Il est désormais bien établi (depuis 2016) par la jurisprudence de la Cour de Cassation que les clauses d’indexation insérées dans les baux commerciaux prévoyant que la variation ne peut jouer qu’à la hausse sont irrégulières, ou plus exactement « réputées non écrites » depuis la Loi PINEL (juin 2014).

 

Toutefois, depuis plusieurs mois, la question qui anime la Cour de Cassation est celle de savoir si le « réputé non écrit » doit affecter la clause dans son entier ou uniquement la stipulation prohibée empêchant la réciprocité de la variation (à la hausse et à la baisse).

 

Comme l’explique la Cour de Cassation dans sa lettre mensuelle du mois de février 2022 (3ème Chambre), dans la première hypothèse le bailleur ne serait tenu qu’à restitution des sommes perçues au titre de l’indexation irrégulière. Dans la seconde, la restitution porterait, dans la limite de la prescription de l’action en répétition de l’indu, sur la totalité des sommes versées par le preneur au titre de l’indexation.
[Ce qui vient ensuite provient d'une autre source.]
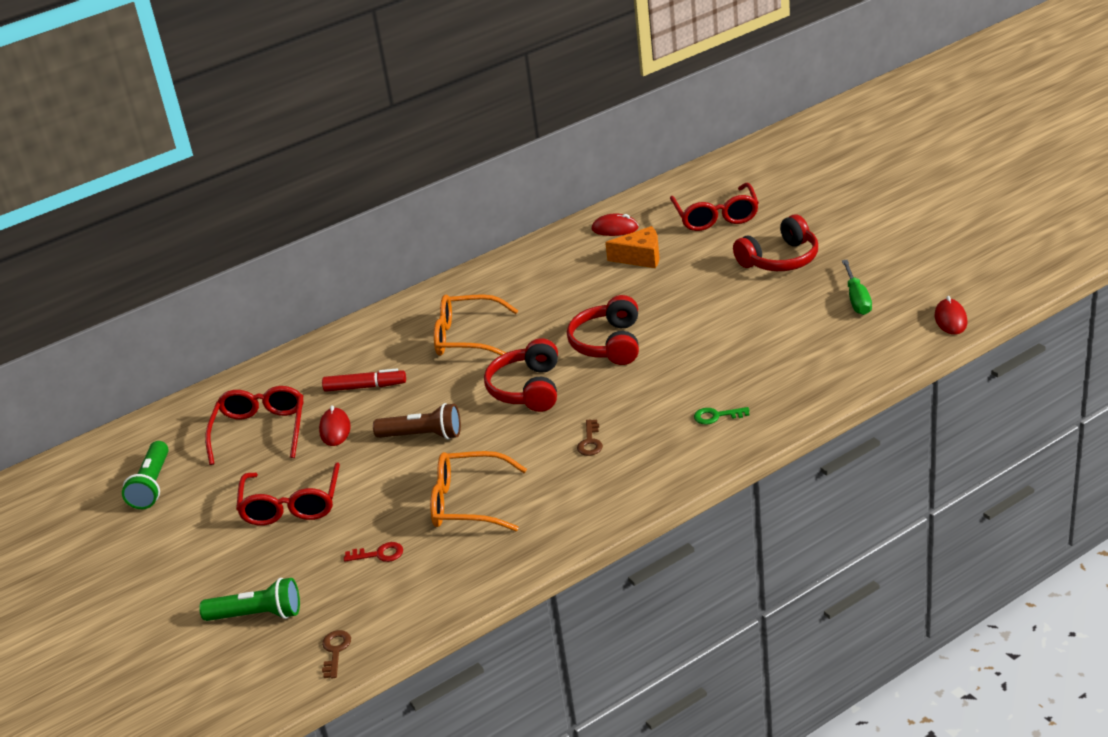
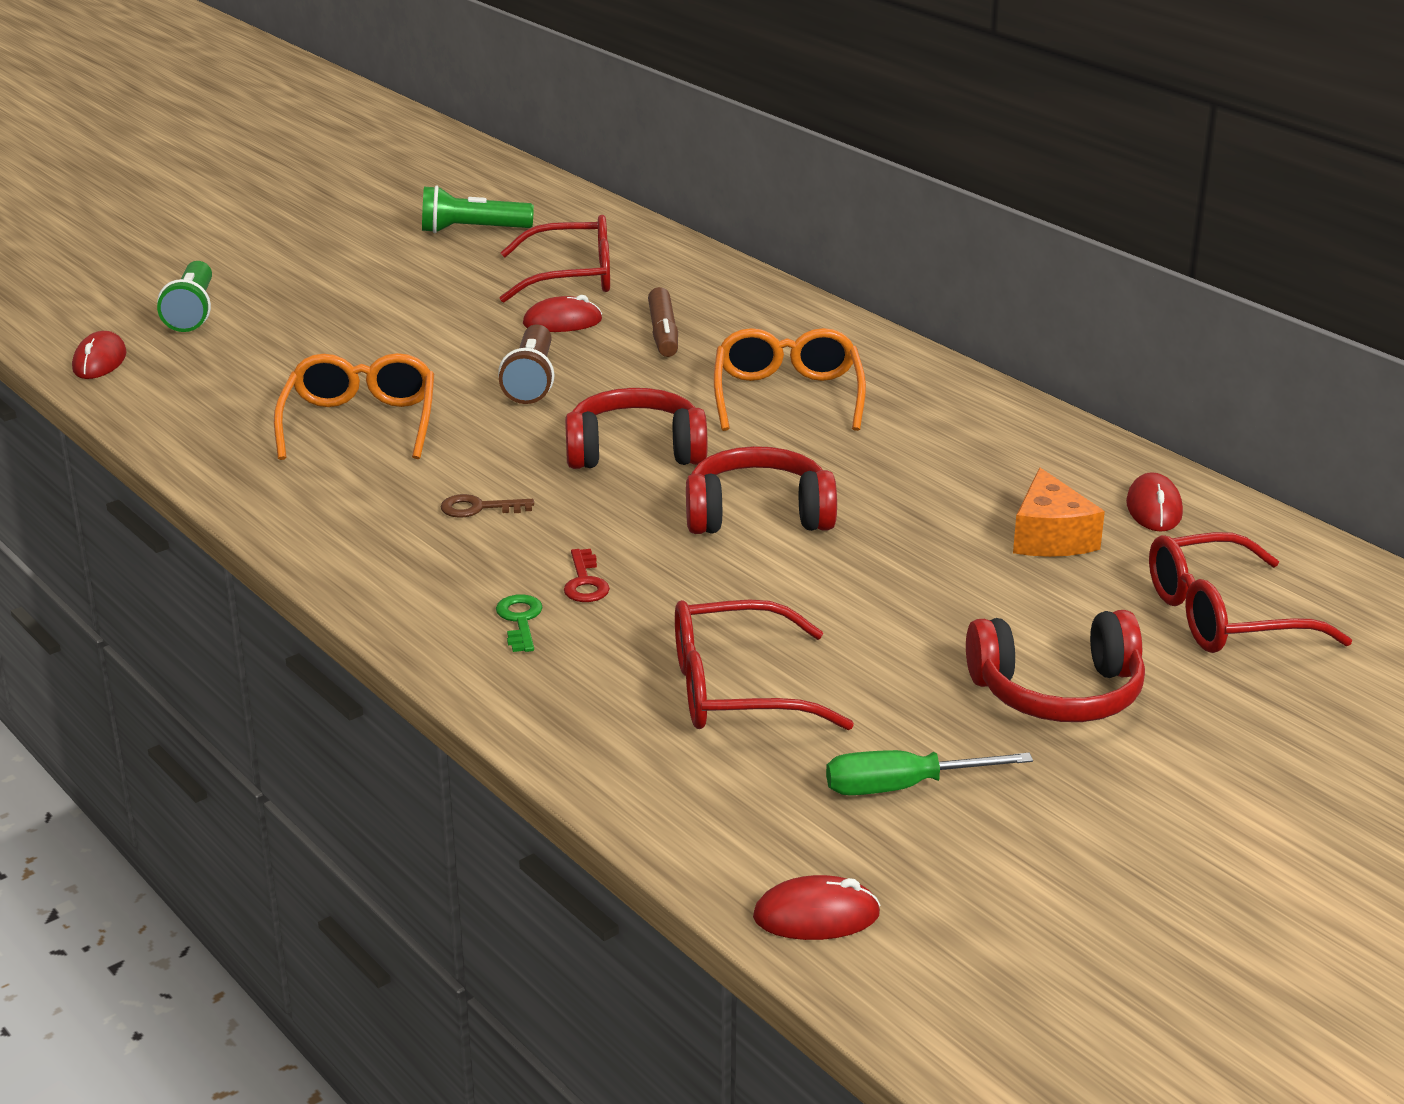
camera: 80 degrees right, 5 degrees down
red glasses [236,462,340,526] -> red glasses moved to [675,600,854,730]
red marker [322,368,406,392] -> brown marker [648,287,678,357]
brown key [322,630,351,678] -> red mouse [72,331,127,379]
red key [344,542,403,562] -> red key moved to [564,549,610,602]
red headphones [733,214,818,271] -> red headphones turned 60 degrees counterclockwise [966,610,1145,722]

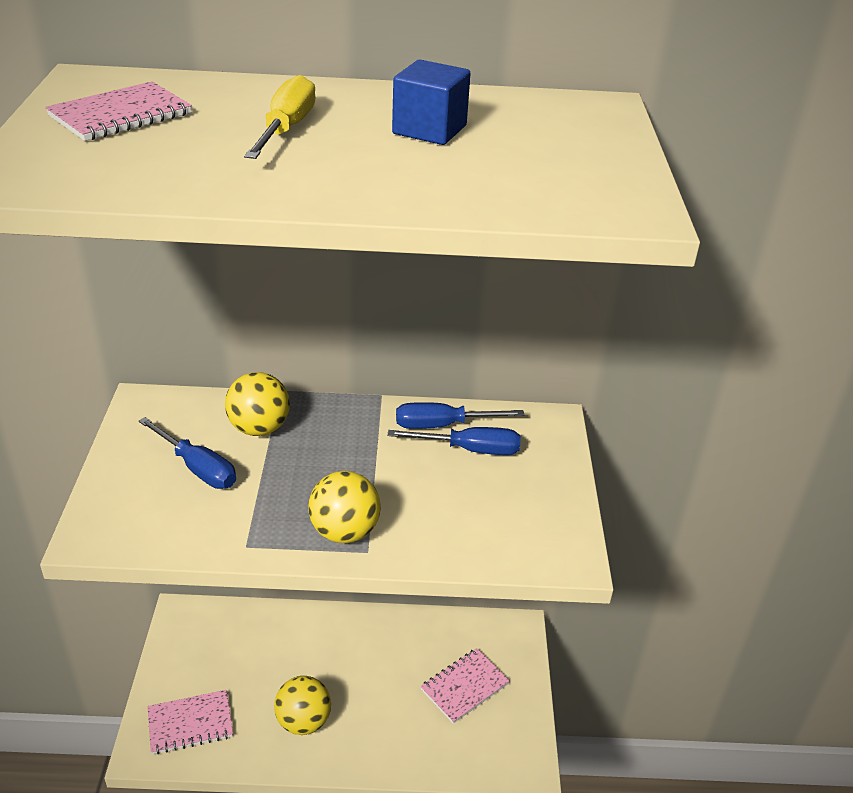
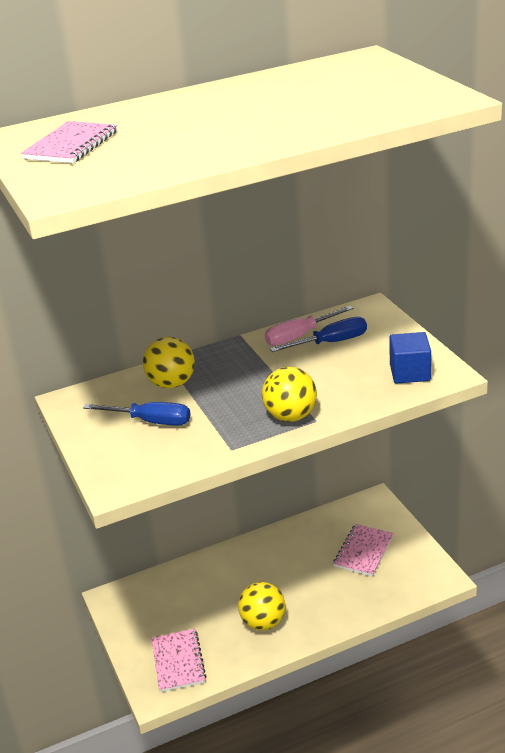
camera: 20 degrees left, 5 degrees down
pink notebook [148,690,233,754] -> pink notebook turned 60 degrees counterclockwise [151,629,206,692]
yellow screwdriver [244,75,316,159] -> none
blue cube [392,60,470,145] -> blue cube moved to [389,332,431,384]
blue screwdriver [396,402,525,429] -> pink screwdriver [265,306,353,346]

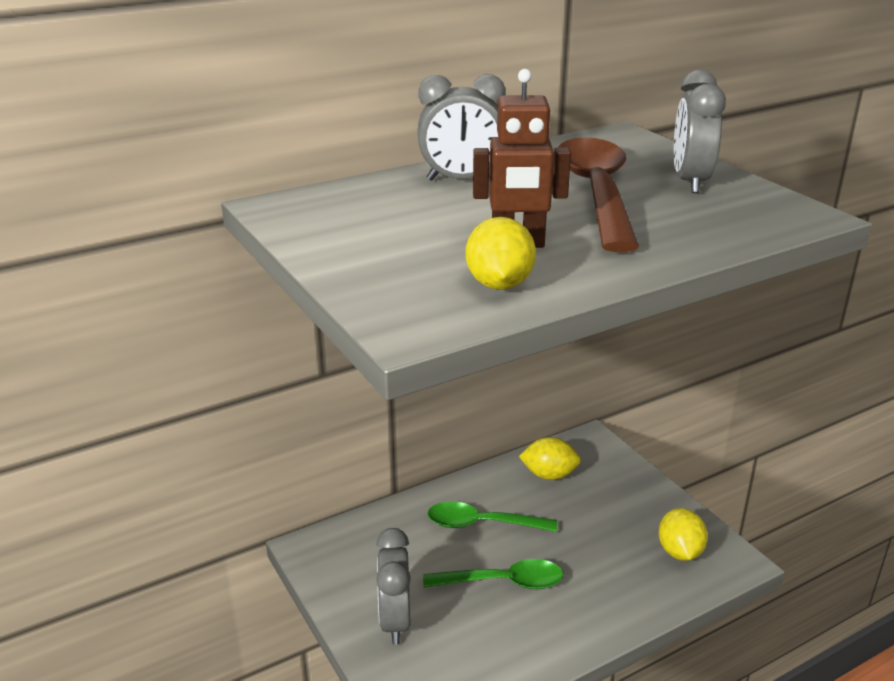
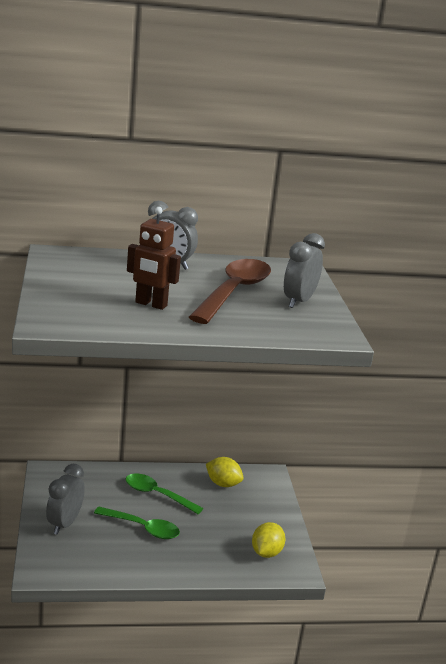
camera: 20 degrees right, 5 degrees down
yellow lemon [466,217,536,290] -> none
Surtout,  l’indexation étant censée n’avoir jamais existé, le loyer resterait pour l’avenir figé à son montant initial.

 

Dans cet arrêt du 12 janvier 2022, reprenant les termes de ses arrêts du 30 juin 2021 (n°19-23.038 et n°20-11.685), la Cour de Cassation retient une nouvelle fois que « seule la stipulation prohibée doit être réputée non écrite » dès lors que les juges du fond n’ont pas caractérisé « l’indivisibilité de la clause ».

 

Selon le commentaire de la Cour de Cassation elle-même, la solution retenue impose donc au juge du fond de rechercher si, de manière objective, la stipulation prohibée peut ou non être retranchée de la clause sans porter atteinte à la cohérence de celle-ci et au jeu normal de l’indexation.

 

Le fait que la clause soit stipulée essentielle et déterminante du consentement des parties au bail ne semble pas suffire à caractériser cette « indivisibilité ». Dans ces conditions, il reste difficile de percevoir quel type de clause permettra cette caractérisation.

 

En conséquence, il est désormais probable que seule la stipulation prohibée sera jugée irrégulière, la clause d’indexation perdurant pour le reste.